The interface should favor clear result cards over vague fear language.

Active app scope

AppWhat it explainsPrimary limit
IP LookupPublic IP, IPv4/IPv6 lookup, ASN, ISP or organization, approximate location, timezone, and map context when available.IP geolocation is approximate and may identify a network route rather than a physical device.
WebRTC Leak TestBrowser ICE candidates, public-looking candidates, private/local candidates, hostnames, and mDNS-obfuscated values.A single run does not prove every future session behaves the same way.
Browser Leak TestBrowser identity, locale, storage, permissions, privacy controls, and practical exposure notes.Visible browser signals are normal; interpretation depends on context and account state.
Browser Fingerprint CheckRendering, WebGL, audio, fonts, client hints, screen geometry, storage, permissions, and consistency signals.A local session fingerprint estimate is not proof of global identity across the web.
Proxy/VPN DetectionRoute context and mismatch cues between proxy/VPN expectations, browser context, WebRTC, DNS, timezone, language, and account state.It can surface consistency clues, not definitively prove every detection system’s classification.

DNS Leak Test status

DNS behavior may require controlled external infrastructure. Aerod should not publish a working DNS Leak Test route until the test can generate and resolve controlled DNS requests reliably. Until then, DNS guidance belongs in VPN, proxy, docs, and setup articles.
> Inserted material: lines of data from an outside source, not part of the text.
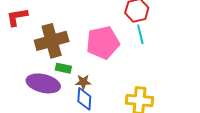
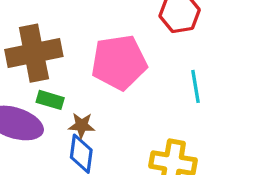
cyan line: (140, 34) -> (195, 86), moved

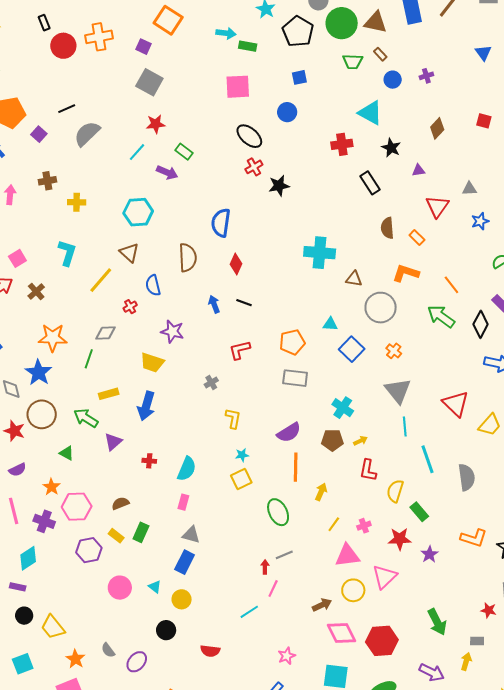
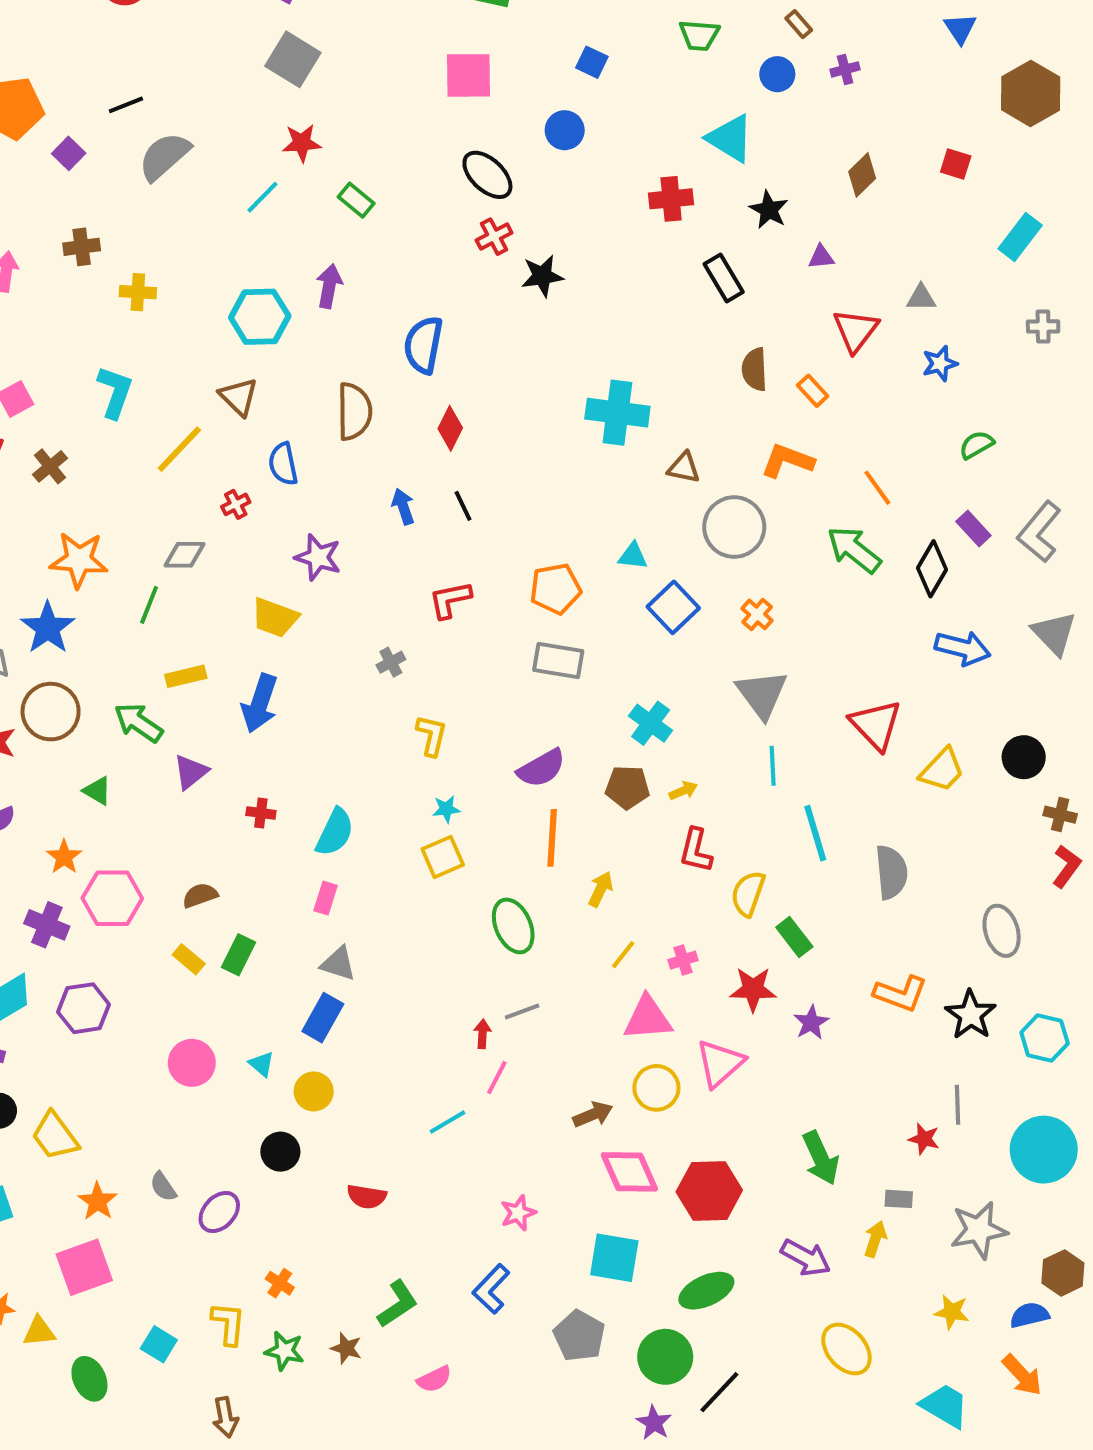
brown rectangle: (380, 54) -> (799, 24), moved
blue square: (299, 77) -> (592, 62), turned 35
purple arrow: (167, 172) -> (329, 286), moved, turned -105
black line: (244, 303) -> (463, 506), turned 42
purple hexagon: (89, 550) -> (84, 1008), moved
What Aerod apps should not claim

Aerod apps should not claim to prove that a user is anonymous, untracked, secure everywhere, compliant, or safe from all fingerprinting. The apps inspect a current browser or IP context. Another site, profile, account, network, or data provider can produce a different result.

Good security tooling is honest about scope.

Update process

When app behavior changes materially, the relevant docs and changelog should be updated. Examples include new lookup providers, changed IP/geolocation fields, changed browser signals, changed risk labels, changed DNS/WebRTC interpretation, new storage behavior, or modified data handling.